Return the data below unaltered, but strip out the pictures.

===== Recorded information =====

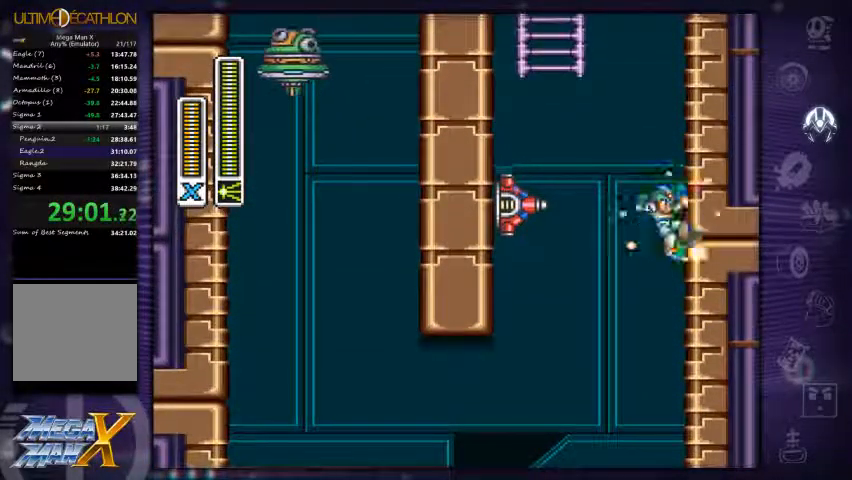
{"dt_ms": 500, "buttons": ["A", "X", "R1"], "left_stick": "center", "right_stick": "center", "events": [[300, "A", "up"], [367, "R1", "down"], [400, "A", "down"], [433, "DPAD_RIGHT", "up"]]}
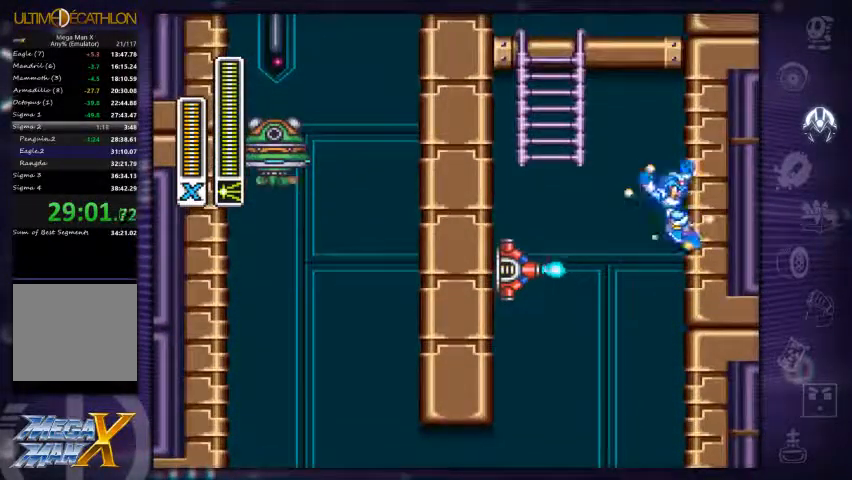
{"dt_ms": 467, "buttons": ["X", "DPAD_UP"], "left_stick": "center", "right_stick": "center", "events": [[33, "DPAD_LEFT", "down"], [267, "DPAD_UP", "down"], [300, "DPAD_LEFT", "up"], [333, "A", "up"], [333, "R1", "up"]]}
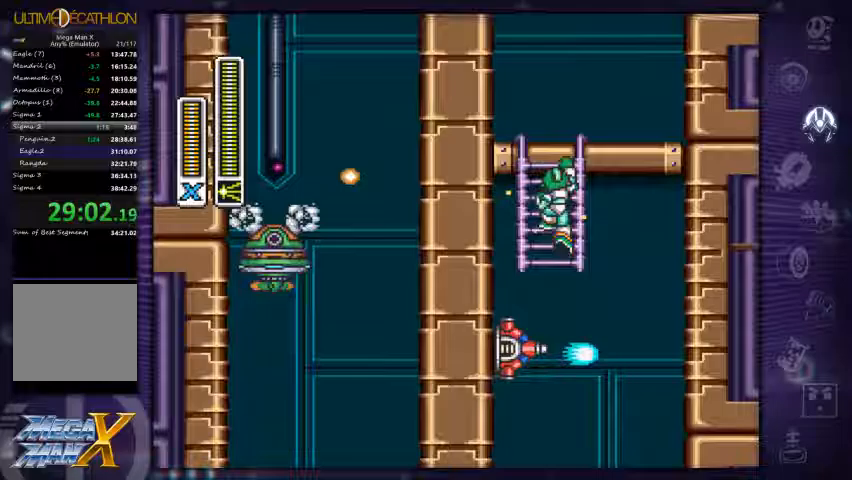
{"dt_ms": 500, "buttons": ["X", "DPAD_LEFT"], "left_stick": "center", "right_stick": "center", "events": [[300, "DPAD_UP", "up"], [333, "DPAD_LEFT", "down"]]}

=====

### Finished task:
{"dt_ms": 500, "buttons": ["A", "X", "R1"], "left_stick": "center", "right_stick": "center", "events": [[300, "A", "up"], [367, "R1", "down"], [400, "A", "down"], [433, "DPAD_RIGHT", "up"]]}
{"dt_ms": 467, "buttons": ["X", "DPAD_UP"], "left_stick": "center", "right_stick": "center", "events": [[33, "DPAD_LEFT", "down"], [267, "DPAD_UP", "down"], [300, "DPAD_LEFT", "up"], [333, "A", "up"], [333, "R1", "up"]]}
{"dt_ms": 500, "buttons": ["X", "DPAD_LEFT"], "left_stick": "center", "right_stick": "center", "events": [[300, "DPAD_UP", "up"], [333, "DPAD_LEFT", "down"]]}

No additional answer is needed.